June, 16th - Andrea Riganti (Università di Milano)
Public Finance and Limits to the Number of Pharmacies
We study the economic consequences of limits to the number of pharmacies allowed to operate in a national territory. We use a reform approved in 2012 in Italy that mandated a sharp increase of 10% in the number of pharmacies allowed to operated in the national territory. Following the reform, we observe that the public expenditure for medicines sold at pharmacies increases, while that to buy medicines for hospital decreases. Then, we set up a regression discontinuity design to study whether limits to the number of pharmacies impact hospitalizations. We find that an increase of 10% in the number of pharmacies lowered the expenditure in medical hospitalizations of 1.3%, and we do not find any impact on surgical hospitalizations. Interestingly, we find that pharmacies reduce both the number and the average length of hospitalizations. We conclude that limiting the number of pharmacies impose to national governments unnecessary monetary costs.

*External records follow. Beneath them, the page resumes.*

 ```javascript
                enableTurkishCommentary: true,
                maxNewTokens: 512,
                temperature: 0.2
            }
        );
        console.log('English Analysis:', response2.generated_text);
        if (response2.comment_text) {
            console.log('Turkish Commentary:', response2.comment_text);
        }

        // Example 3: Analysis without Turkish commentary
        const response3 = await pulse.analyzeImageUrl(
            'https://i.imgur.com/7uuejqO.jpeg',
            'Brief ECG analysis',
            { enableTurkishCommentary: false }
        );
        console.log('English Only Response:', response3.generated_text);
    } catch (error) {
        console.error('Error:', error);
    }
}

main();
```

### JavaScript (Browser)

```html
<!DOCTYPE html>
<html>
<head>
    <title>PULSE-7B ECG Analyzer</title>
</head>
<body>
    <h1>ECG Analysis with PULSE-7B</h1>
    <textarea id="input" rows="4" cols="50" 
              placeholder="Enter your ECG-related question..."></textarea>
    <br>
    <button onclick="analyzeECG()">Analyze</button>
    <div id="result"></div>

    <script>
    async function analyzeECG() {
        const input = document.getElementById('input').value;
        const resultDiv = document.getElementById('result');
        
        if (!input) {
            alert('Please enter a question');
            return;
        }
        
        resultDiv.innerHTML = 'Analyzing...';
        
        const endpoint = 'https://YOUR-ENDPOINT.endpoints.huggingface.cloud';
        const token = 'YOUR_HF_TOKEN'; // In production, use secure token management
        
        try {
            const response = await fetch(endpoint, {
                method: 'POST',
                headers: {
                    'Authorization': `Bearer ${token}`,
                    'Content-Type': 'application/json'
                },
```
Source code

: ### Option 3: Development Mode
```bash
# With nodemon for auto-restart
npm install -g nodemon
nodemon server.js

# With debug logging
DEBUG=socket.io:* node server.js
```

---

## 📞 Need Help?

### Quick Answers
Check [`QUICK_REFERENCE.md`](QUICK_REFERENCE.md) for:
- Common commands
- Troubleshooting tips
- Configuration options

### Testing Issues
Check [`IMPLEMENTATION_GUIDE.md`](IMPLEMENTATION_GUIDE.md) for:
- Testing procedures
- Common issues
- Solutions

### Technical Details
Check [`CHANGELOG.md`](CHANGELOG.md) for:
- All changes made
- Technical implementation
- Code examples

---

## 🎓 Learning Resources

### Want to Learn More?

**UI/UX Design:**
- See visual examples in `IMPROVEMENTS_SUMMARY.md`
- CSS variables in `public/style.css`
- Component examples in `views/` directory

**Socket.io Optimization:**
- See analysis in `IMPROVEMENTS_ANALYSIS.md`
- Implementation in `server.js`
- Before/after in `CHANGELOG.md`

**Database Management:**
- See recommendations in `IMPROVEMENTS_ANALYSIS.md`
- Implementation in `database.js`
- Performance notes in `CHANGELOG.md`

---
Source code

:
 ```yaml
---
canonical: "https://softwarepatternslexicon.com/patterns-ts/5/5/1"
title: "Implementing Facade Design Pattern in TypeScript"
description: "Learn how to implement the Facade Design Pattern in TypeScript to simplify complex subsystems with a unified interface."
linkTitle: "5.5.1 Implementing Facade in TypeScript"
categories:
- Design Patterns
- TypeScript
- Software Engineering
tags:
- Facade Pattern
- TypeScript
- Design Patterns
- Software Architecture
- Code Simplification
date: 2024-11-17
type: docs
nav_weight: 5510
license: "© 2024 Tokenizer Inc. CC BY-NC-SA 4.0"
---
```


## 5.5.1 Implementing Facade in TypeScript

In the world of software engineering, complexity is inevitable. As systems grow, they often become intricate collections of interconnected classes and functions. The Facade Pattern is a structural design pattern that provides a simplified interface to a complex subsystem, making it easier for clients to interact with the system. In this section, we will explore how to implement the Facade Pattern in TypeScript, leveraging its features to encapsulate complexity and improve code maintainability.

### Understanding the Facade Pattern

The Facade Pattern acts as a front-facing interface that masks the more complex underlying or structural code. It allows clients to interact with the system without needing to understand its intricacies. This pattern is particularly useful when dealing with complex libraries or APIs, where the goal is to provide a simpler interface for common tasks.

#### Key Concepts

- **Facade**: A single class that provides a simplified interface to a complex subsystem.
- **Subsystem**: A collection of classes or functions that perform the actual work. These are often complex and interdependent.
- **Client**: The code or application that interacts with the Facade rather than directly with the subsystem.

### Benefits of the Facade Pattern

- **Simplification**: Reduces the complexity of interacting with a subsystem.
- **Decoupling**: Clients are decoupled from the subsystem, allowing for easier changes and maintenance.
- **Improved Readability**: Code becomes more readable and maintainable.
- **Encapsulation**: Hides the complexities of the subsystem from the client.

June 23rd - Simone Ferro (Università di Milano)
Triage at Shift Changes
We employ detailed administrative records of millions of Emergency Department (ED) admissions in Italy to investigate how nurses' leniency in the assesment of patients' urgency evolves throughout their shifts, and then how this affects patients. First, we show that identical patients are assigned substantially higher priority toward the end of the nurses' shift. As a result, identical patients arriving just before (after) the shift-change are assigned higher (lower) priority and have to wait longer before being visited by a physician. After ruling out nurses' fatigue from the possible mechanisms, we finally employ the setting as a natural experiment to investigate both the immediate and long-term consequences of waiting time at the ED on patients' behaviour and on their health. Results of our RD analysis show that marginal patients arriving just after a shift change (thus facing longer waiting time) are significantly more likely to leave the ED before being visited by a doctor. In the longer term, these patients are not more likely to be hospitalized, and they are instead less likely to return to the same ED after experiencing longer waiting.